Nous ne pensons pas que les
unités de chirurgie
de la main, dévolues uniquement à une activité programmée, aient un grand avenir
hormis quelques exceptions, car c'est avant tout l'activité en non programmé,
autrefois appelée activité d'urgence, qui restera le moteur de productivité,
de formation et le produit d'appel pour la population. Il faut rappeler que
celle-ci, certes, peut se déplacer dans le cadre de l'urgence fonctionnelle,
mais que l'attractivité de chaque centre reste régionale.
La chirurgie de la main,
par sa présence soutenue
en traumatologie, est une réalité. Si elle a été initiée par certains, dans
un contexte historique ou local, en particulier par les membres fondateurs
du GEM, elle est aujourd'hui malmenée par certains responsables qui acceptent
la réduction budgétaire du traitement des bouts de doigts. Cette vision réductrice
est à contre-courant de la réalité de demain. Il faut imposer notre activité chirurgicale
spécialisée et dévolue à une fonction, et ce d'autant que la dégradation fonctionnelle
est de moins en moins acceptée par le grand public, quels que soient son status
social et son âge. La chirurgie de la main, "fille de l'orthopédie et de la
plastique" [15], est une spécialité à part entière par les contraintes techniques
et d'environnement qu'elle impose.

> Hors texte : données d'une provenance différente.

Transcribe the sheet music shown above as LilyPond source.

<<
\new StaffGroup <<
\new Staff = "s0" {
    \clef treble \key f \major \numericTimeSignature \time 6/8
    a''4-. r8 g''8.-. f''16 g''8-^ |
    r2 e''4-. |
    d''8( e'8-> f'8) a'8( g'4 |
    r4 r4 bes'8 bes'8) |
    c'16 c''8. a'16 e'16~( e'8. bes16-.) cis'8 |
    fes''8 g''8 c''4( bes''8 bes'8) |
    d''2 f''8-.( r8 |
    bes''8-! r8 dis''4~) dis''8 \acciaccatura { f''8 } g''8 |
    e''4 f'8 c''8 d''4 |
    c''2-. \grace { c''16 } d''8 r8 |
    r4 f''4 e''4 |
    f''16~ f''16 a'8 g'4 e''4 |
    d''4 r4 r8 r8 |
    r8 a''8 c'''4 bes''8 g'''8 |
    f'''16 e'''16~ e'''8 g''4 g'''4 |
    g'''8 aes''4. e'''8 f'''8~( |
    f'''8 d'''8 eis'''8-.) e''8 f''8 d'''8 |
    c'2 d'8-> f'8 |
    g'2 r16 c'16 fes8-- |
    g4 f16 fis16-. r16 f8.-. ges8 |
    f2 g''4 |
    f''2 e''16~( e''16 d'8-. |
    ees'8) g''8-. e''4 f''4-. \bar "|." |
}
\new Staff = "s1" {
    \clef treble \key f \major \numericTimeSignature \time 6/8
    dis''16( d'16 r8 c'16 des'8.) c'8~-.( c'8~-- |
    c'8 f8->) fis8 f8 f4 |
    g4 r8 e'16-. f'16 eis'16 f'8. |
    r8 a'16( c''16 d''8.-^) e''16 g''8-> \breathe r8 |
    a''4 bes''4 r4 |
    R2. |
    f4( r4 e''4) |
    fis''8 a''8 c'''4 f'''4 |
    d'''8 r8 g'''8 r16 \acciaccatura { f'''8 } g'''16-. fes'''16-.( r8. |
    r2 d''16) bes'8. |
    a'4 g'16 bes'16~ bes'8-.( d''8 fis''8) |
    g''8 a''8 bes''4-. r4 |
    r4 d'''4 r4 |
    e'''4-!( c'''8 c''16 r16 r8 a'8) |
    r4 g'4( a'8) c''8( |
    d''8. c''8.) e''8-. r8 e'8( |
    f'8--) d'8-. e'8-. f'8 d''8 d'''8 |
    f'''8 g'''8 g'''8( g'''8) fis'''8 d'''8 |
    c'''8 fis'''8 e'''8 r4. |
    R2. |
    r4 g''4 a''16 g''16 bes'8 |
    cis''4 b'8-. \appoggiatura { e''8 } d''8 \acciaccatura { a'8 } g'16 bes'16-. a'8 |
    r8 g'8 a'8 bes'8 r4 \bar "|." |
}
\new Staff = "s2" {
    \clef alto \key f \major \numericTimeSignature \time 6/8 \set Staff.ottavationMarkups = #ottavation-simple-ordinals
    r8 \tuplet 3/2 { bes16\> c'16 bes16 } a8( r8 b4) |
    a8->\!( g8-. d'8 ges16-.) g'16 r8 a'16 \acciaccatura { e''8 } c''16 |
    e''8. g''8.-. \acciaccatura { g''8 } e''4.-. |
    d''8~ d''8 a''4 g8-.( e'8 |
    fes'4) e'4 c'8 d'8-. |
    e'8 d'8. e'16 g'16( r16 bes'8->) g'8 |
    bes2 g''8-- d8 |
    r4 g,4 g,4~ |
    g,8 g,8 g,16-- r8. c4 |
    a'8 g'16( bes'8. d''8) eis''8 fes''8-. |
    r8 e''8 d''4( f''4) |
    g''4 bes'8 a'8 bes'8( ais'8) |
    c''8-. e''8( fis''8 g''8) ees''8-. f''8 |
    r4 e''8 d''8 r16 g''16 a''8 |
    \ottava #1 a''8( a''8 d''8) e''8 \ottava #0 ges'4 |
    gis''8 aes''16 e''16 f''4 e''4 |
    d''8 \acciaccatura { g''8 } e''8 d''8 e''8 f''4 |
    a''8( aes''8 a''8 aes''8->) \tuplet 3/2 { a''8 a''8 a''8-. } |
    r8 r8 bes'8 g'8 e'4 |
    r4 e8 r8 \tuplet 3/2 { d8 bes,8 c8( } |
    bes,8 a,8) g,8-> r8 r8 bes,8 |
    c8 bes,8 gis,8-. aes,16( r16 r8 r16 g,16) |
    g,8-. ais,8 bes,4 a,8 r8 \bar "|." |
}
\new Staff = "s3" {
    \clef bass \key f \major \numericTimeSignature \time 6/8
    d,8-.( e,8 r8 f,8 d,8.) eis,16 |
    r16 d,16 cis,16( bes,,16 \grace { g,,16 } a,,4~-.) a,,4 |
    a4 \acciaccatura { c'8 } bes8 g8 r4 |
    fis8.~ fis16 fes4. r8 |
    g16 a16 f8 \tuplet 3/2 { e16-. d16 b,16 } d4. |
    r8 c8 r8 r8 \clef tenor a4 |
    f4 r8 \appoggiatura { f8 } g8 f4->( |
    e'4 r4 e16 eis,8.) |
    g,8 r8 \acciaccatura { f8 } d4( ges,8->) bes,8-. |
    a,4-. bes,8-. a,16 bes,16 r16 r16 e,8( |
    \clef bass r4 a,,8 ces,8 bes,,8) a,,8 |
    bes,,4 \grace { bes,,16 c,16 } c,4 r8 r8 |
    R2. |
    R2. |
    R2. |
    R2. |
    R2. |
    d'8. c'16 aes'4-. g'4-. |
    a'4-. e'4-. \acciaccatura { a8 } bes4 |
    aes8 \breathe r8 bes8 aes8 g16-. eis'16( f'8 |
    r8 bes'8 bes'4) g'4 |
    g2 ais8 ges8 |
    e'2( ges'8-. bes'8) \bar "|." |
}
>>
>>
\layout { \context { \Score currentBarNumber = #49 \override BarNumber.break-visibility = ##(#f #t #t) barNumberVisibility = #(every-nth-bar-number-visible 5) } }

Le long apprentissage du travail à travers
un système optique grossissant, le poids de l'accompagnement du postopératoire,
tant en réadaptation qu'en soutien psychologique, la nécessité pour les opérateurs
de maîtriser plusieurs spécialités chirurgicales reconnues, à savoir celles
d'orthopédie, de plastique et de vasculaire, ne sont que quelques exemples
pour plaider la spécificité de la chirurgie de la main.
La chirurgie de la main,
par sa spécificité,
prend une part prépondérante dans le développement de l'anesthésie locorégionale
et de la chirurgie ambulatoire, pratiques ô combien intéressantes dans cette époque
de pénurie d'anesthésistes et de difficultés de gestion des plateaux techniques.
Même en urgence, et grâce à l'anesthésie locorégionale, la chirurgie de la
main est adaptée à la chirurgie ambulatoire car il s'agit d'une chirurgie périphérique
sans enjeu vital et dont l'analgésie postopératoire est maîtrisée.
Alors, quel avenir ?
La reconnaissance de l'entité " unité de chirurgie
de la main " est un préalable que la population a déjà notifié.
Le développement de la chirurgie ambulatoire
est incontournable, la chirurgie de la main restera l'une des spécialités prépondérantes
dans cette pratique qui supprime l'hospitalisation inutile.
Les Unités de chirurgie de la main, même privées,
jouent un rôle sur le terrain de mission de service public par le grand nombre
de blessés à traiter, les faire travailler en réseau permettra de contenir
ce problème de santé publique.
L'enjeu économique lié au poids de la part de
80% des indemnisations ne peut échapper aux gestionnaires qui vont chercher à promouvoir
le professionnalisme et surtout à le conserver.
En conclusion, les unités de chirurgie de la
main ont un bel avenir grâce à la demande des consommateurs tant en traumatologie
qu'en orthopédie, l'allongement de la vie, la multitude d'articulations à traiter,
et la spécificité chirurgicale. Ceci assure aux plus jeunes d'entre nous un
avenir assez serein à condition de prendre en charge, dès aujourd'hui, l'organisation
de l'implantation des unités de chirurgie de la main.